Say how many lines of the listing below hold the string "down", and say nothing else.

════════════════

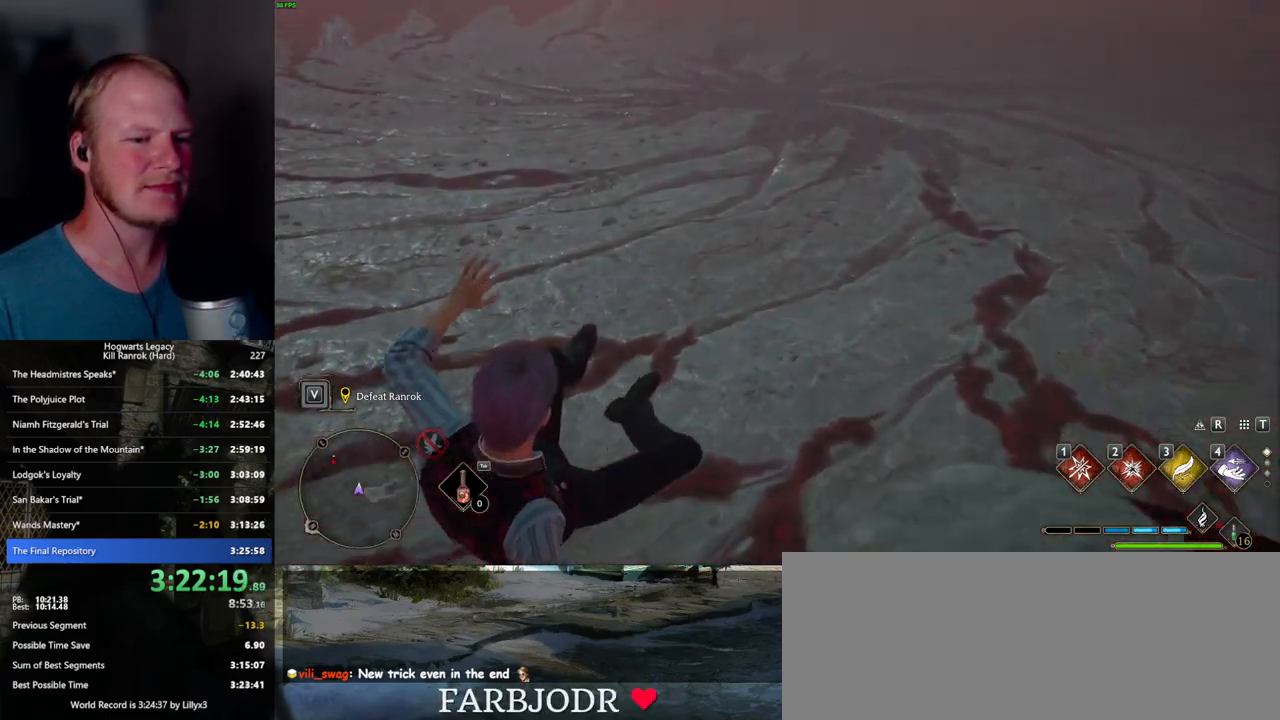
{"keys": ["w"], "mouse": [], "events": []}
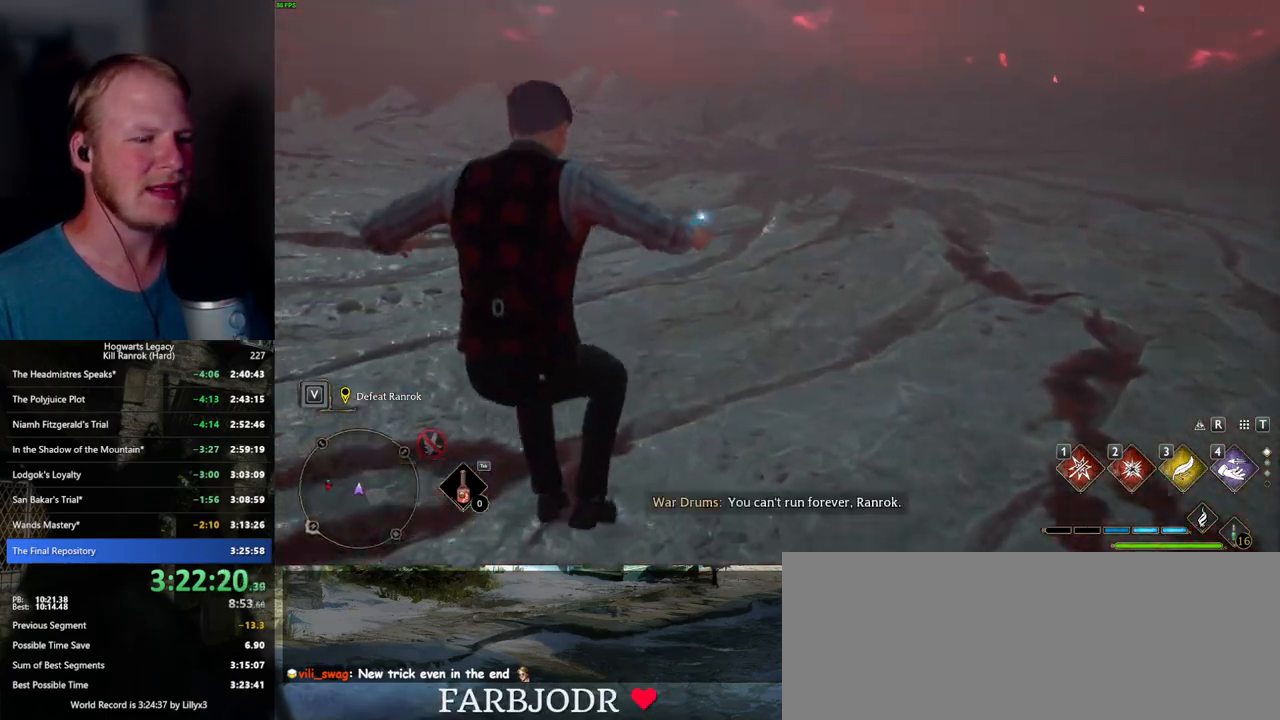
{"keys": ["d"], "mouse": [], "events": [[50, "w", "up"], [234, "d", "down"]]}
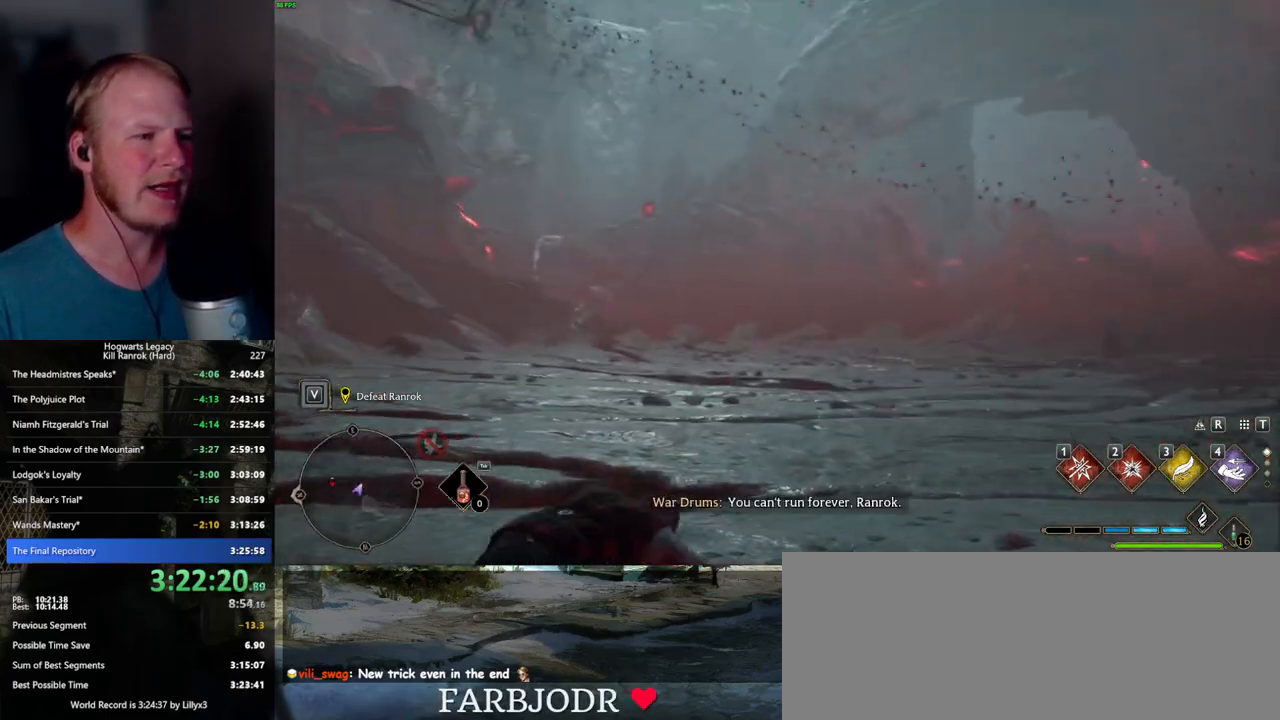
{"keys": ["d", "w"], "mouse": [], "events": [[467, "w", "down"]]}
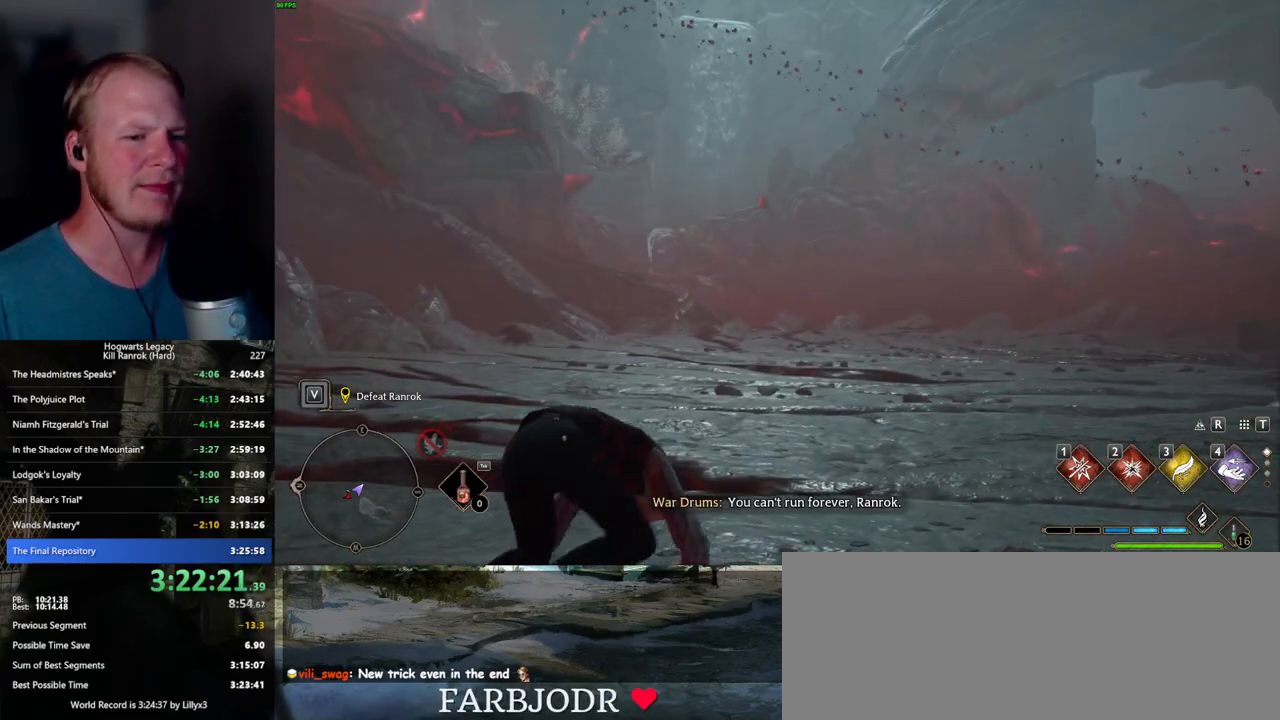
{"keys": [], "mouse": [], "events": [[250, "w", "up"], [334, "d", "up"]]}
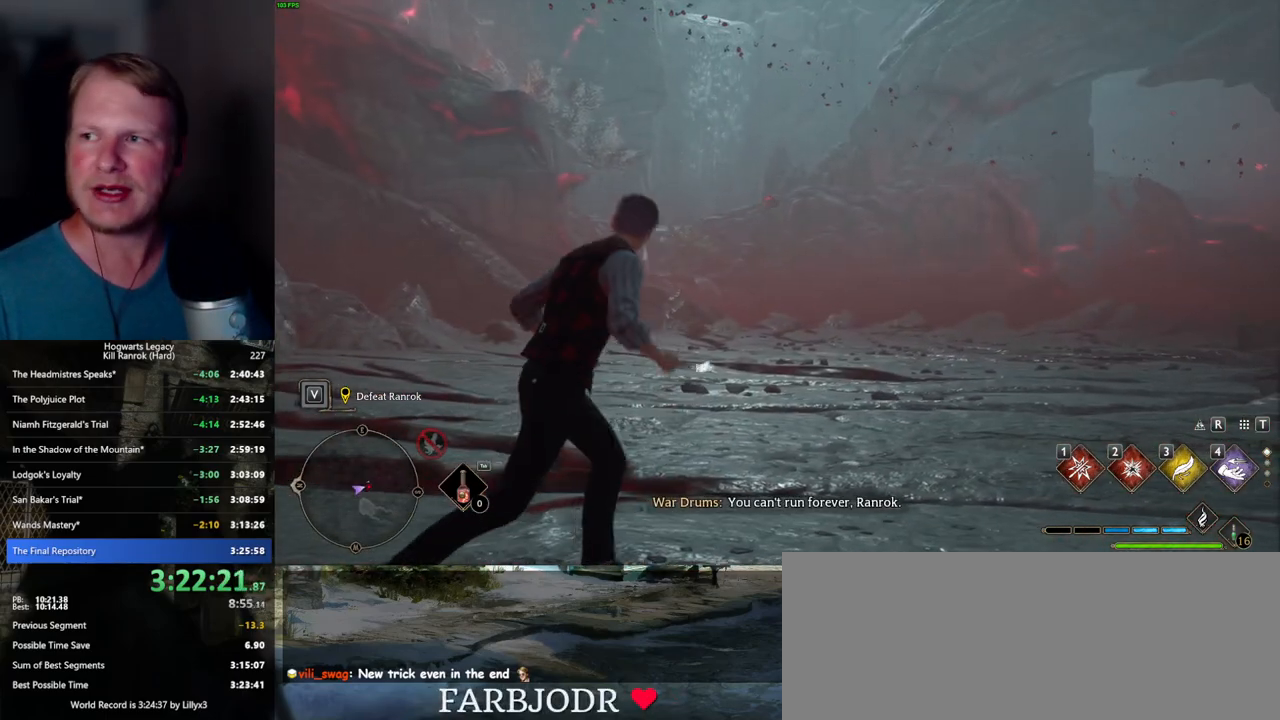
{"keys": ["d", "w"], "mouse": [], "events": [[250, "d", "down"], [467, "w", "down"]]}
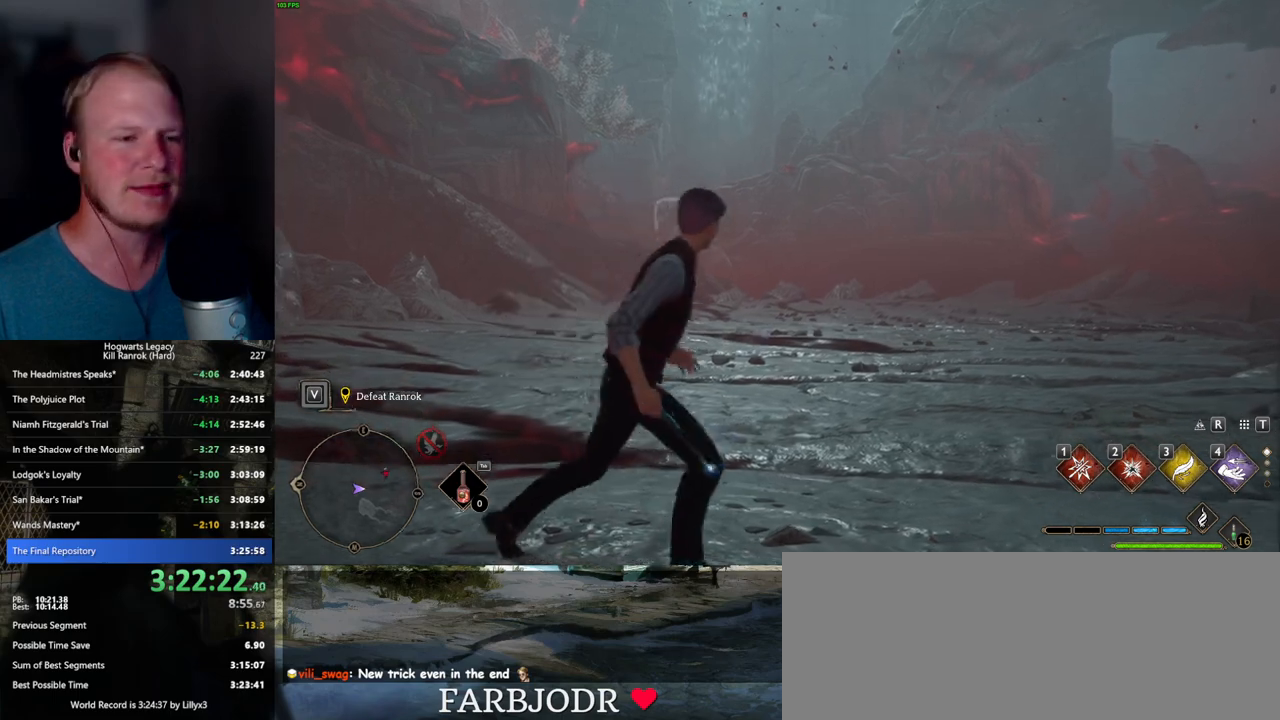
{"keys": ["d", "w"], "mouse": [], "events": []}
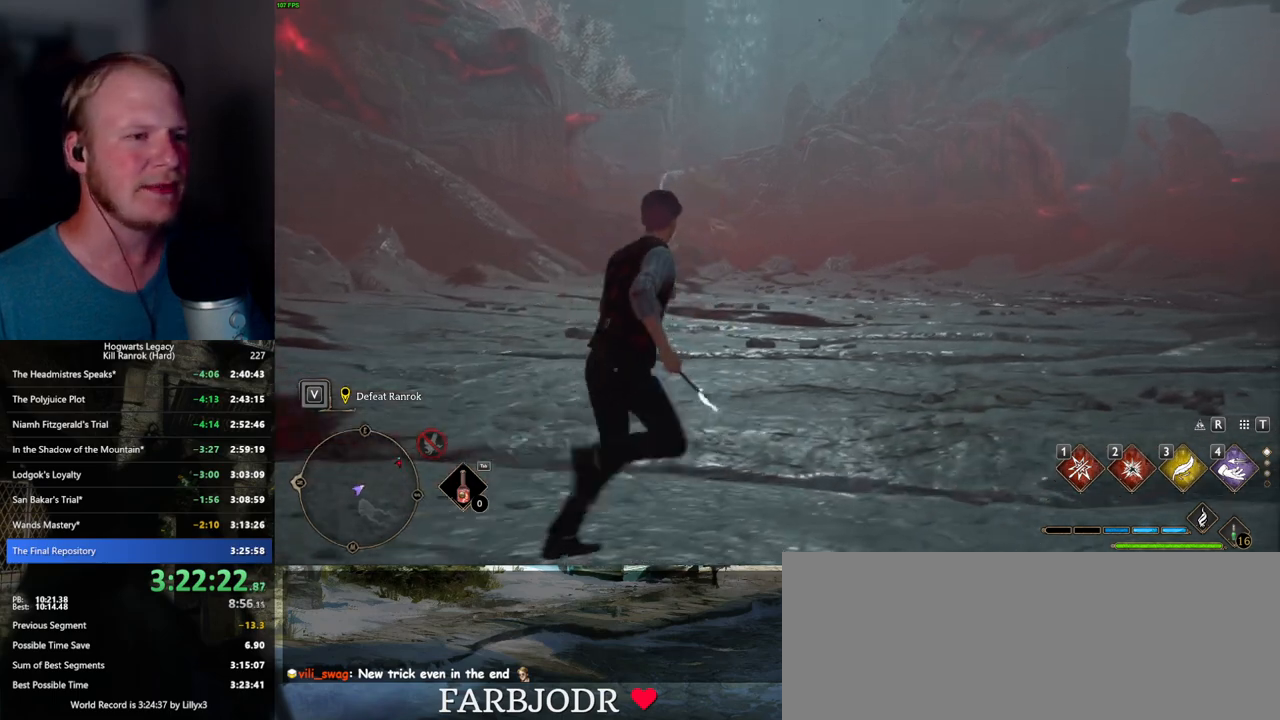
{"keys": ["w"], "mouse": [], "events": [[67, "d", "up"], [184, "w", "up"], [484, "w", "down"]]}
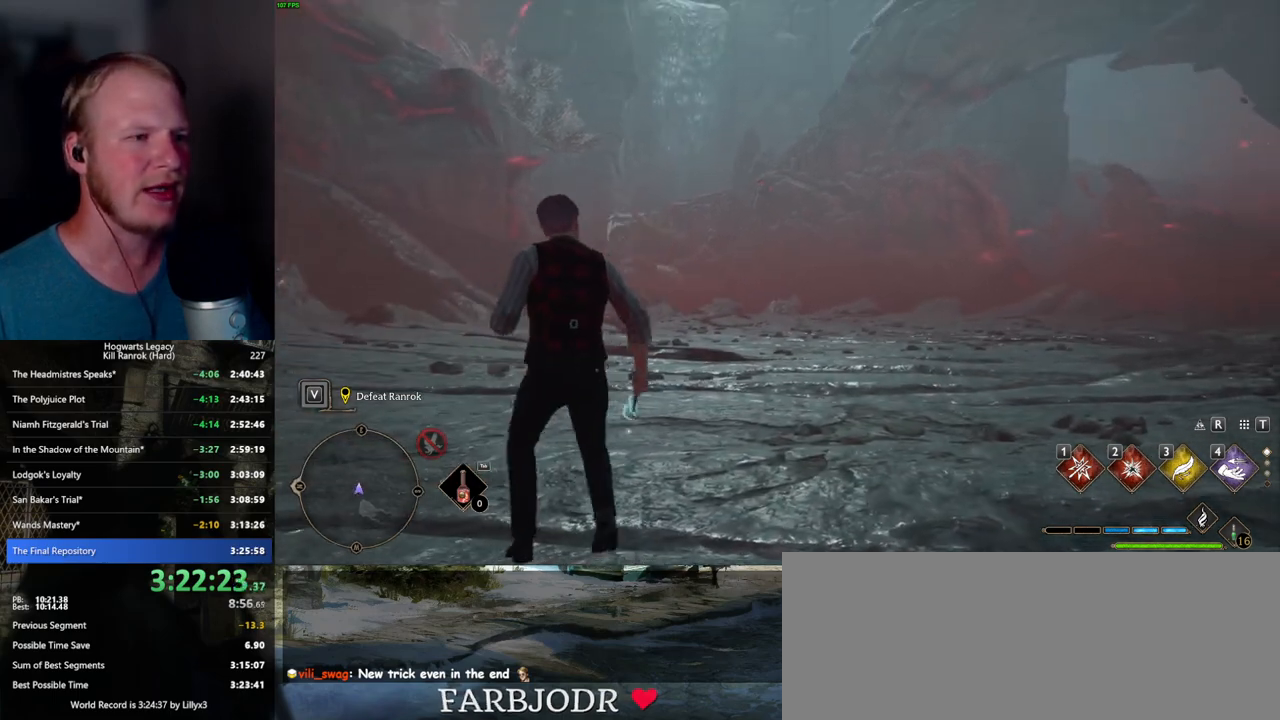
{"keys": ["w"], "mouse": [], "events": []}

════════════════

▶ _Task output_
4